* TASK BRIEF: Write out each line of the records that has "Review" in it.

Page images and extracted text

----------------

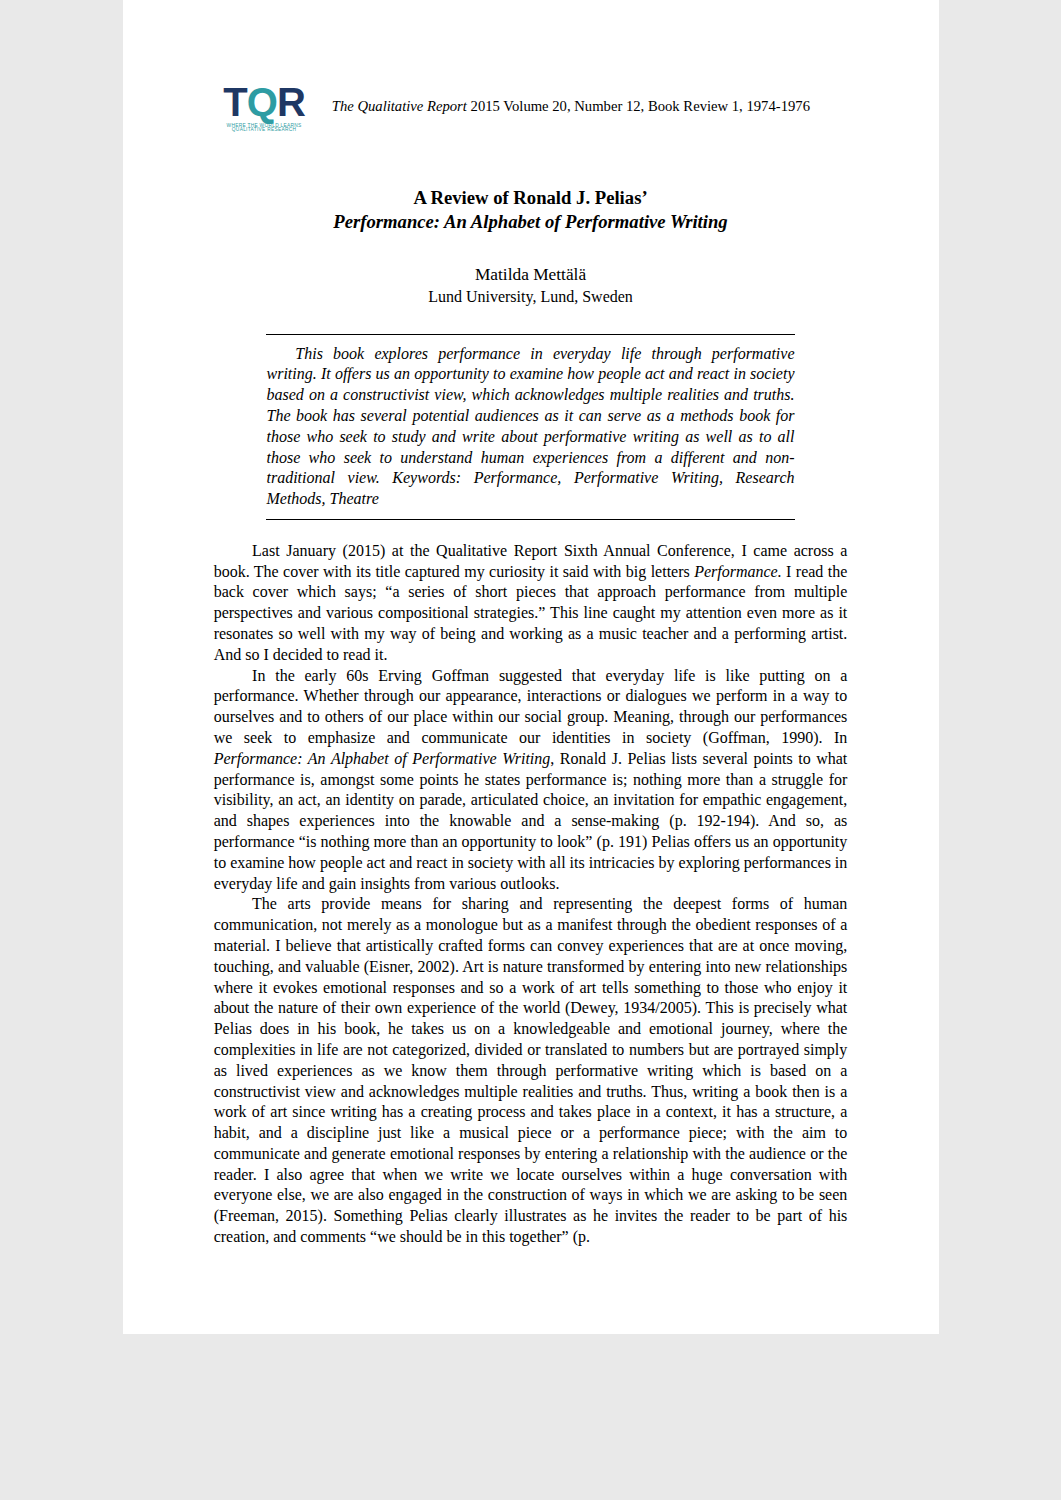TQR Where the world learns
qualitative research
The Qualitative Report 2015 Volume 20, Number 12, Book Review 1, 1974-1976
A Review of Ronald J. Pelias’ Performance: An Alphabet of Performative Writing
Matilda Mettälä
Lund University, Lund, Sweden
This book explores performance in everyday life through performative writing. It offers us an opportunity to examine how people act and react in society based on a constructivist view, which acknowledges multiple realities and truths. The book has several potential audiences as it can serve as a methods book for those who seek to study and write about performative writing as well as to all those who seek to understand human experiences from a different and non-traditional view. Keywords: Performance, Performative Writing, Research Methods, Theatre
Last January (2015) at the Qualitative Report Sixth Annual Conference, I came across a book. The cover with its title captured my curiosity it said with big letters Performance. I read the back cover which says; “a series of short pieces that approach performance from multiple perspectives and various compositional strategies.” This line caught my attention even more as it resonates so well with my way of being and working as a music teacher and a performing artist. And so I decided to read it.
In the early 60s Erving Goffman suggested that everyday life is like putting on a performance. Whether through our appearance, interactions or dialogues we perform in a way to ourselves and to others of our place within our social group. Meaning, through our performances we seek to emphasize and communicate our identities in society (Goffman, 1990). In Performance: An Alphabet of Performative Writing, Ronald J. Pelias lists several points to what performance is, amongst some points he states performance is; nothing more than a struggle for visibility, an act, an identity on parade, articulated choice, an invitation for empathic engagement, and shapes experiences into the knowable and a sense-making (p. 192-194). And so, as performance “is nothing more than an opportunity to look” (p. 191) Pelias offers us an opportunity to examine how people act and react in society with all its intricacies by exploring performances in everyday life and gain insights from various outlooks.
The arts provide means for sharing and representing the deepest forms of human communication, not merely as a monologue but as a manifest through the obedient responses of a material. I believe that artistically crafted forms can convey experiences that are at once moving, touching, and valuable (Eisner, 2002). Art is nature transformed by entering into new relationships where it evokes emotional responses and so a work of art tells something to those who enjoy it about the nature of their own experience of the world (Dewey, 1934/2005). This is precisely what Pelias does in his book, he takes us on a knowledgeable and emotional journey, where the complexities in life are not categorized, divided or translated to numbers but are portrayed simply as lived experiences as we know them through performative writing which is based on a constructivist view and acknowledges multiple realities and truths. Thus, writing a book then is a work of art since writing has a creating process and takes place in a context, it has a structure, a habit, and a discipline just like a musical piece or a performance piece; with the aim to communicate and generate emotional responses by entering a relationship with the audience or the reader. I also agree that when we write we locate ourselves within a huge conversation with everyone else, we are also engaged in the construction of ways in which we are asking to be seen (Freeman, 2015). Something Pelias clearly illustrates as he invites the reader to be part of his creation, and comments “we should be in this together” (p.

----------------

* ANSWER TO THIS EXERCISE:
The Qualitative Report 2015 Volume 20, Number 12, Book Review 1, 1974-1976
A Review of Ronald J. Pelias’ Performance: An Alphabet of Performative Writing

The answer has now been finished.